While the company’s focus on gaining market share in its Pro customer segment, where these customers build, renovate, repair, and maintain residential properties, multifamily properties, hospitality properties, and commercial properties, can help to shield it from macroeconomic forces that affect residential home buying to a certain degree, one of the leading indicators that can be used is to look at residential housing starts. Unfortunately, housing starts have been declining for both single-family and multi-family units, indicating that the “residential” arm of its Pro customer segment may face some headwinds if we see a further worsening of overall economic conditions. In that case, its acquisition of SRS Distribution will delay producing any sizable contribution to Home Depot’s top-line growth, causing investor sentiment to worsen, especially as the company has suspended share repurchases upon acquisition of SRS.
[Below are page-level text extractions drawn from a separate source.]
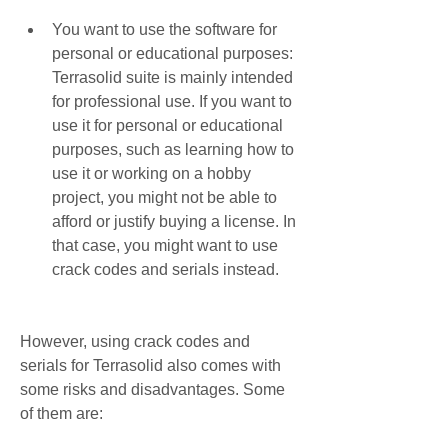
You want to use the software for 
personal or educational purposes: 
Terrasolid suite is mainly intended 
for professional use. If you want to 
use it for personal or educational 
purposes, such as learning how to 
use it or working on a hobby 
project, you might not be able to 
afford or justify buying a license. In 
that case, you might want to use 
crack codes and serials instead.
However, using crack codes and 
serials for Terrasolid also comes with 
some risks and disadvantages. Some 
of them are:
Tying it together: Home Depot is priced to perfection
Looking forward, I will take the consensus estimates for revenue and earnings over the next 3 years to come up with a fair value for Home Depot. Therefore, assuming that revenue grows by 0.8-1% in FY24, followed by a reacceleration in 3-4% in FY25 and FY26 as it is able to gain market share in the Pro segment with the acquisition of SRS allowing it to expand across verticals, while it simultaneously builds innovative customer experience and improves sales and store productivity, it should generate close to $165B in revenue. This revenue growth is also on par with the Fed’s projections of nominal GDP growth.
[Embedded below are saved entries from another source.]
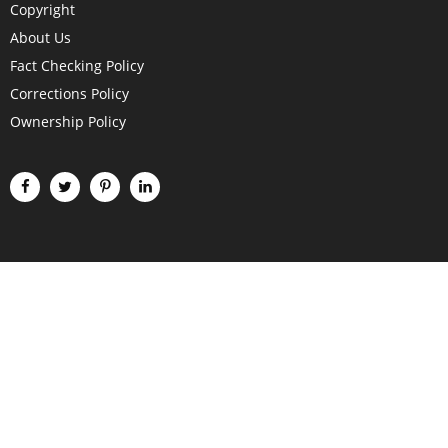
Copyright
About Us
Fact Checking Policy
Corrections Policy
Ownership Policy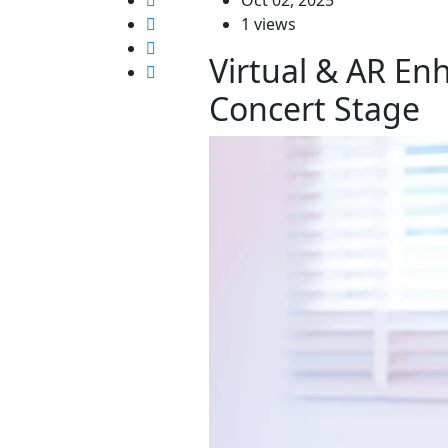
1 views
Virtual & AR En
Concert Stage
Assuming that Home Depot is able to grow its operating margin from its projected 14.1% in FY24 to 15% in FY26, as it unlocks operating leverage from higher average sales price per customer, absent any extended period of recession, it should generate $24.75B in operating income, which would be equivalent to a present value of $20.46B when discounted at 10%.
Taking the S&P 500 as a proxy, where its companies grow their earnings on average by 8% over a 10-year period, with a price-to-earnings ratio of 15-18, I believe it should trade at par with the S&P 500 given the growth rate of its earnings during this period of time, resulting in a price target of $351, which is where the stock is currently trading at.
My final verdict and conclusion
While the acquisition of SRS aligns with the company’s strategic focus to gain market share in the Pro customer segment, which it estimates at $250B, there are uncertainties in the macroeconomic landscape when it comes to the state of the housing market. If the Fed is indeed able to engineer a soft landing, where it is able to properly time its interest rate cuts to spearhead the next phase of the economic acceleration, without causing a spike in inflation, it is possible that we will see renewed activity in the housing market among existing and prospective homeowners as well as a rise in construction activity, with housing starts as a proxy. However, if the economy weakens from its current levels, we may be in for some degree of short-term pain, with the acquisition of SRS taking longer to bear fruit. Assessing both the “good” and the “bad,” I believe the stock is priced to perfection, with little to no upside left from its current levels. As a result, I will be staying on the sidelines and rating it a “hold” at the moment.
Analyst’s Disclosure: I/we have no stock, option or similar derivative position in any of the companies mentioned, and no plans to initiate any such positions within the next 72 hours. I wrote this article myself, and it expresses my own opinions. I am not receiving compensation for it (other than from Seeking Alpha). I have no business relationship with any company whose stock is mentioned in this article.